Put the guests into a studio for a live discussion on a Sunday morning and the results can be very satisfying for both participants and listeners. Some were solemn, some whimsical or satirical and some facetious; but what they all had in common was a willingness to explore, speculate and discuss the significance of what actually had happened. One of the added advantages was that many of the guests had been active participants in the events and controversies under discussion and were able to give a good insight into how past and present intersect.

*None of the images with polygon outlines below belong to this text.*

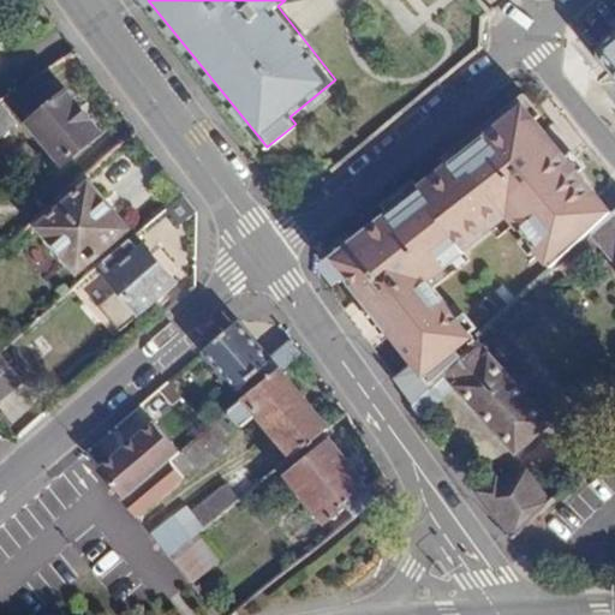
[(614,28),(599,41),(598,55),(614,75),(614,28)]
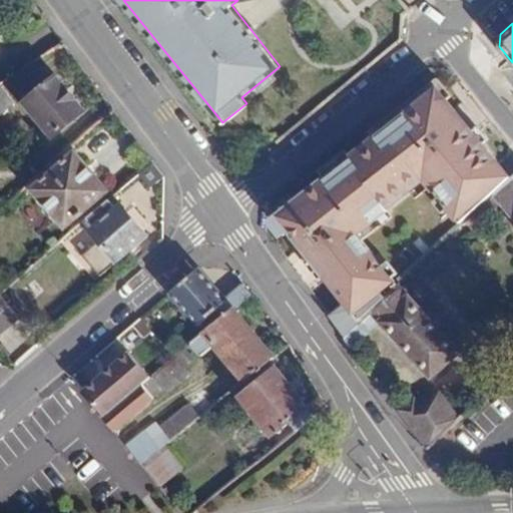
[(56,79),(27,102),(54,135),(83,112),(56,79)]
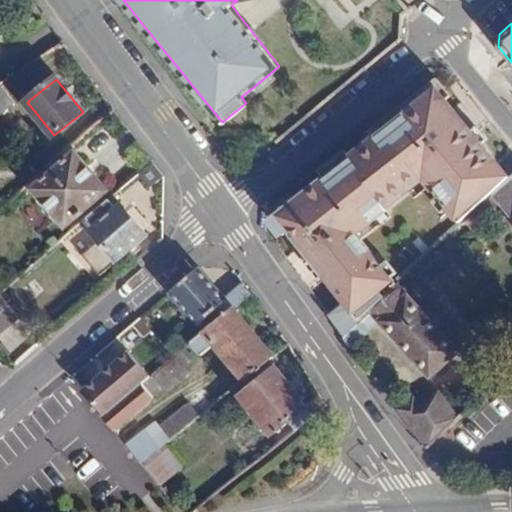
[(385,291),(395,283),(360,244),(384,223),(380,219),(408,193),(448,236),(494,195),(511,180),(431,82),(277,214),(323,277),(325,276),(345,303),(328,316),(344,337),(385,299),(385,291)]
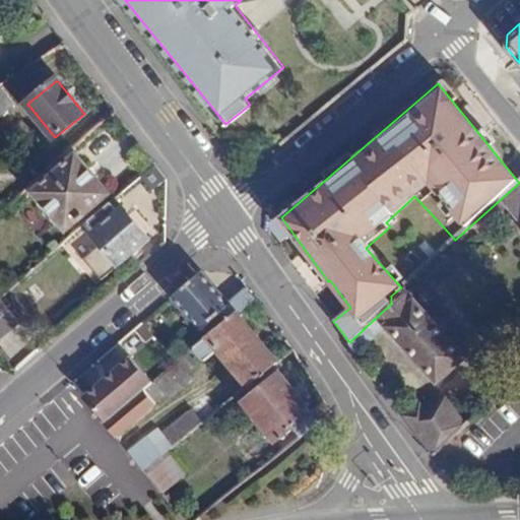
[(0,93),(0,117),(11,111),(0,93)]
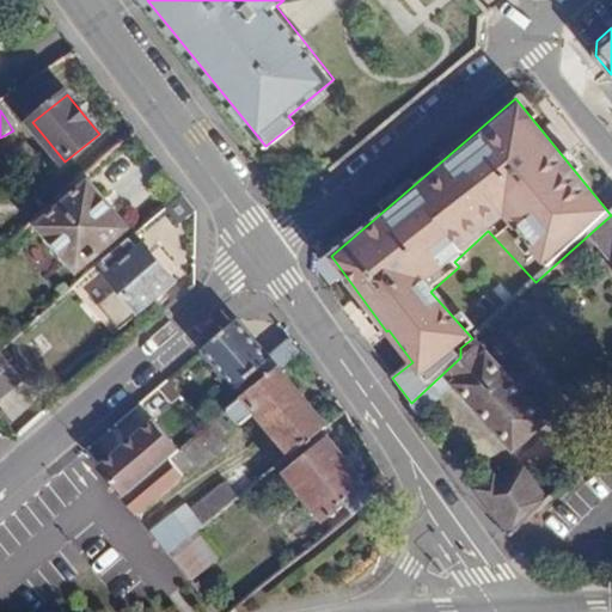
[(90,182),(40,226),(79,271),(128,227),(90,182)]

Often, the what if question was simply used as a starting point or a springboard for a general discussion of seminal moments in twentieth-century Irish history; some programmes were based on a single what if; others threw out a whole host of them. The producer of this series, Peter Mooney, spent many hours in the RT archives, sourcing the archival clips that punctuated the shows, in order to give listeners a sense of times past, and to illuminate the discussions between the two guests and myself each week. We could have had more, but felt that to allow a free-flowing discussion, two would suffice.
Despite the scepticism documented by Ferguson and others, many leading Irish historians have indulged in the counterfactual exercise, either implicitly or explicitly; indeed, one of the main features of the revisionist debate that influenced the writing of Irish history from the 1970s onwards was the contention that the Irish revolution in the 191621 period was unnecessary; that independence could have been achieved by constitutional means and without the bloodshed of the War of Independence. Even when not writing an essay in counterfactual history, historians and political scientists have often found it necessary to speculate in order to fine-tune their assessment of what actually did happen. In 1991, in a publication to mark the 75th anniversary of the 1916 Rising, Tom Garvin, Professor of Politics at University College Dublin, and a regular guest on the programme, wrote the following:
There is a common argument to the effect that the violent birth of modern Independent Ireland was in some way foolish and unnecessary, because the democratic politics of consensus, reasoning and bargaining would have achieved independence more easily and without bloodshed. Let me speculate briefly on what might have happened had the Rising not taken place. With the arrival home of the veterans in 1919, and with the discredited Redmondites still holding on in Westminster, armed nationalism (which would have returned from the trenches with rather pronounced opinions about the British establishment and its right to rule anybody) would have been alienated fatally from constitutional nationalism. An incoherent but vicious sectarian war between North and South, with no new generation of political leaders in place, could easily have occurred. The Rising redefined the quarrel as one between two vaguely defined entities, England and Ireland, rather than one between Catholics and Protestants.
The renowned historian of Ulster unionism, Alvin Jackson, contributed an essay of over 50 pages to the Ferguson book, speculating on what would have happened if home rule had been imposed on Ireland in 1912, noting that the 1912 Bill, suitably presented, had a greater chance of success than its predecessors [in 1886 and 1893], and is therefore an intellectually more valuable focus for counterfactual speculation. He concluded that the price paid by all the Irish for a unitary state might well have been higher than the price paid for partition; an unstable thirty-two county Ireland, as opposed to an unstable six-county Northern Ireland... had Ulster Unionists been eased into a home rule Ireland, then it is just conceivable that a stable pluralist democracy might have swiftly emerged. But it would have been a high risk strategy, with every possibility that a short-term political triumph for Liberal statesmanship might have been bought at the price of a delayed apocalypse.